BID® Daily Newsletter
Jan 25, 2019

BID® Daily Newsletter

Jan 25, 2019

ATM Servicing - In House Or Vendor?

Summary: While some community banks still manage their own ATMs entirely, an increasing number have hired armored carrier service providers to handle this. What are the considerations for each?

People and animals can be weird, yet similar. Psychological research now finds similarities between humans and the animal kingdom in the way they approach certain ventures. It seems mice and rats (like humans), are less likely to give up and move on to something else, once they have sunk time and effort into it.
This trait of persistence serves bankers well though in protecting customers against ATM fraud. As such, we thought we would update you further here, since ATMs still play an important role as a retail delivery channel for community banks.
While some community banks still manage their own ATMs entirely, an increasing number have hired armored carrier service providers to handle service and cash management for their machines. For some banks, the choice is about efficiency and lack of internal staff. For others, it is more a question of risk mitigation and maintaining a seamless service for customers.
Whatever the rationale, here are some issues that community banks should consider in determining whether or not to manage their own ATM service and replenishment in-house:
Employee safety. The past 5Ys have witnessed a substantial rise in robbery attempts and attempted homicides at ATMs being serviced and filled. According to the 2017 US Robbery Trends report, between 2013 and 2017, 34% of robberies occurred at ATMs. By comparison, just 22% occurred at bank branches. Sadly, more than 20% of the ATM-located robberies involved attempted homicide. While your community largely dictates the degree of safety issues with ATM servicing, these are all important things to remember before assigning internal staff.
Keeping up with technology. Delivery technology and security often focus on online and mobile channels. However, the ATM is still an access point that offers both opportunity and potential risk for banks. According to the ATM Industry Association report as of May 2018, more than nine out of 10 of US ATMs are able to process an EMV chip. Yet many of the few remaining magnetic-stripe-only holdouts are community bank ATMs. Many still need to be outfitted to accept contactless EMV and mobile payments, as well as given increasingly frequent routine system upgrades.
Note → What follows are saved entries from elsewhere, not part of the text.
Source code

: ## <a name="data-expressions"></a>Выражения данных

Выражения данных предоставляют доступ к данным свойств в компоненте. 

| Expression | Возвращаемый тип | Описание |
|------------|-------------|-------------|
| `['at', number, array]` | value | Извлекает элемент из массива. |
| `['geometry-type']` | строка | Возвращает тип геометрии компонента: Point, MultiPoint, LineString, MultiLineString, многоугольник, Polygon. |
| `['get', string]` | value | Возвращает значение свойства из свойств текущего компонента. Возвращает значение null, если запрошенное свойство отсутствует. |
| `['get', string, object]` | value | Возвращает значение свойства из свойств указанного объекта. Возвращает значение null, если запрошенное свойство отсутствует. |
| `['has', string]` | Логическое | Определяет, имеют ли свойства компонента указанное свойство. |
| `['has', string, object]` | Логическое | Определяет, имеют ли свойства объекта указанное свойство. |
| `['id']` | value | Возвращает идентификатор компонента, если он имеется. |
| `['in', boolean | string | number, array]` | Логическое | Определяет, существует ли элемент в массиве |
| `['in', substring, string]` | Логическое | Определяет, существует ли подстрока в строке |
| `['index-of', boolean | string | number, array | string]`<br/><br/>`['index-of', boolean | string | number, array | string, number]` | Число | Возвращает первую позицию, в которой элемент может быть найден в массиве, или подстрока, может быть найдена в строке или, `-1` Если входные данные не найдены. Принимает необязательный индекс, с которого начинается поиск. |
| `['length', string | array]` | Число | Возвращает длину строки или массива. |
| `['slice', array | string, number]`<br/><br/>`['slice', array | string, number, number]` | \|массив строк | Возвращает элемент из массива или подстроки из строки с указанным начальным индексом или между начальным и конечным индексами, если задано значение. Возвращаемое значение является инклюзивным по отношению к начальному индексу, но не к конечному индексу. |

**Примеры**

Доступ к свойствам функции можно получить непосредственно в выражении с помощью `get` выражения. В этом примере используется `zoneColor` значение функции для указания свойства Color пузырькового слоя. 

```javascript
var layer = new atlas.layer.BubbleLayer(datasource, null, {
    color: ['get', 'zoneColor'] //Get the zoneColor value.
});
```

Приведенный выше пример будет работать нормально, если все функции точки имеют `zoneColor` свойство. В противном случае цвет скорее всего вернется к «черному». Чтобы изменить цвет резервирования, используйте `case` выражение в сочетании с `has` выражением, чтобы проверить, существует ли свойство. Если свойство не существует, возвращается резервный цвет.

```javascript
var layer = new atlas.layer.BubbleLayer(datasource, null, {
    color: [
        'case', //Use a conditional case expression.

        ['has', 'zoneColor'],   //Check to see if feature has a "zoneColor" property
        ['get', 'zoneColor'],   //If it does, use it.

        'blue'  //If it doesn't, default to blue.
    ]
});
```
This is to say nothing of optional updates that might engage customers, like offering imaged receipts or selling stamps through the teller machine.
Maintaining proper security. It is tough to stay on top of all the security, and that includes ATM security too. The instances of ATM skimming are on the rise, as new and more complex types of attacks pop up. According to the State of Card Fraud report, ATM fraud attacks rose 10% between 2016 and 2017 alone, with ATM cashout losses over fewer than 48 hours averaging at least $150k. In September, the Secret Service also warned of a new type of attack, called ATM "wiretapping." There, crooks bore a palm-sized hole in a cash machine and then use a combination of "magnets and medical devices to siphon customer account data directly from the card reader," according to KrebsOnSecurity.
Whether handling ATMs in-house or partnering with a vendor to do so, banks need to do everything in their power to stay on top of the latest trends and prevent the ongoing variety of fraud. We hope our update helped a bit with this.